> **Page extract**
____________

49-51 seems like quite a different landscape to the current polling. On present numbers (50.4) my model has Labor on about 73 seats, and while it might drop one or two more to the Greens that would still be a reasonably manageable minority government. Ideally if Labor is to lose its majority, it would like to have paths to passing legislation through the Reps that do not go through the Greens, even if the Greens can still block in the Senate.
Leaderships
There is not too much to say about leaderships at the moment. Both leaders are modestly but not very unpopular (both at net -13 in this weeks Newspoll, an equal lowest so far for Anthony Albanese.) Albanese continues to lead in most preferred leader polling, but by margins that are below historic averages as preferred leader polling skews to incumbents. (For instance his current eight-point lead in Newspoll is below the long-term average lead of 14.7 points for an incumbent PM).
Simon Benson wrote that Albanese's and Dutton's "combined poor standing among voters is virtually unrivalled at this level" but that is hype and nonsense. In the history of Newspoll nearly one-sixth of federal Newspolls have had both leaders at net -13 or worse. This recently included nearly every Turnbull vs Shorten poll between the 2016 election and May 2018, and also the last Newspoll before Turnbull was removed. Five leader pairs have at some stage both together been worse than -13, and all of those were much worse; the following was as bad as it got for those combos:
-30 Keating/Hewson
-27 Keating/Downer
-31 Gillard/Abbott
-28 Abbott/Shorten
-27 Turnbull/Shorten
Your Unlucky Word Today Is ... Underdispersal!
Recently the last-election preferences I have calculated for Essential have been favourable to Labor compared to the average of all polls, though their mostly respondent-preference "2PP+" has been anything but. The difference is worth about a point, and I'm still not completely sure it's a thing rather than a random streak (it's at around the 1/100 chance level). But in aggregation you don't need to be completely sure to make changes - especially as this is something Essential has done before - and I've made a small adjustement for it for the time being.
As polling has moved away from the last election, Essential's primaries are looking more like the last election than other polls are. This effect was very obvious in the previous term, when it was attributed to Essential's use of party identification in weighting. They since switched to using 2022 election vote, but I can see why that would be prone to the same thing - at least if it is asked freshly of the respondent (which it appears Essential does) rather than held on file from just after the election as YouGov do. At times when a party is on the nose, voters who voted for that party without much conviction last time are more likely to not only switch their vote but also misremember how they voted in the first place. Hence, those who identify themselves as voters for that party are more likely to be committed to it and less likely to switch. Likewise when a party is doing fantastically, voters are more likely to over-remember voting for it.
That's one thing - another is the general lack of difference between results from different polls at the moment. A month or two ago it was common to see people complaining that the polls were all over the place, how to know what to believe when one poll has Labor at 52-48 and another has them at 49.5-50.5, and so on. In fact, the truth at the time was that the polls were not very variable and the variation just looks greater to unwary observers when it's close to 50-50 than it does when one poll says 55 and another says 58 (for example).
Even if there are not big differences in what the different polls are getting on average - as has been the case since Resolve suddenly ceased being way better for Labor than other polls at the start of the year - one normally expects to see a few outliers; if Labor is on about 50 you'd expect to every now and then see a random 53 or 47. Most of the polls have claimed margins of error of around 3%; that implies a standard deviation of about 1.5%. So if absolutely nothing is happening with underlying voting intention and there are absolutely no house effects between polls (the latter being not quite true but close) then the average poll will vary from the mean by about that standard deviation.

____________

> **Data section**
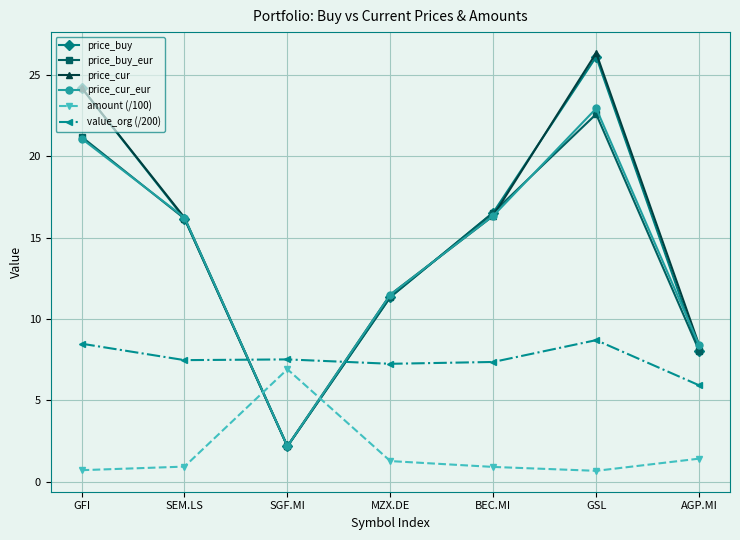

What is the average value of the price_cur_eur series?

14.1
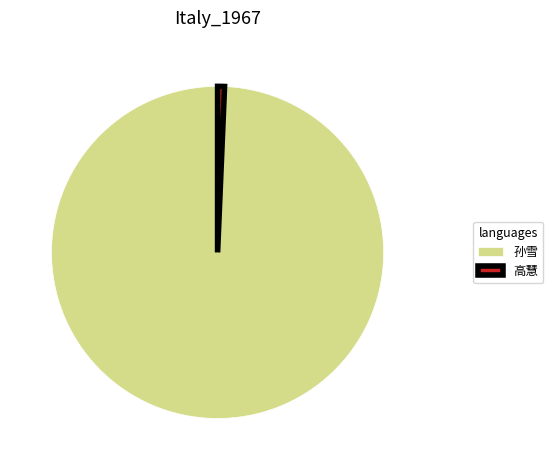

Which slice is the smallest?

高慧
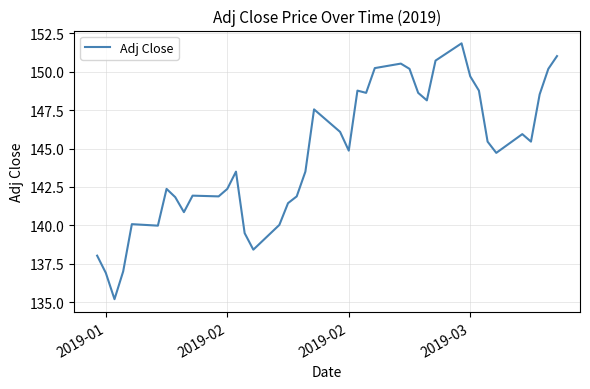

What is the minimum value shown in the chart?

135.2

____________

> **Things to do**
**1)** Transcribe the polling commentary verbatim, everything from "49-51 seems like" down to "in the Senate.".
**2)** Rewrite the listing with every occurrence of "value" changed to "figure" and nothing else altered. Omit the pictures from your answer.
The polling commentary and the listing are independent of each other.

> **Responses for each task**
**1)**
49-51 seems like quite a different landscape to the current polling. On present numbers (50.4) my model has Labor on about 73 seats, and while it might drop one or two more to the Greens that would still be a reasonably manageable minority government. Ideally if Labor is to lose its majority, it would like to have paths to passing legislation through the Reps that do not go through the Greens, even if the Greens can still block in the Senate.

**2)**
What is the average figure of the price_cur_eur series?

14.1

Which slice is the smallest?

高慧

What is the minimum figure shown in the chart?

135.2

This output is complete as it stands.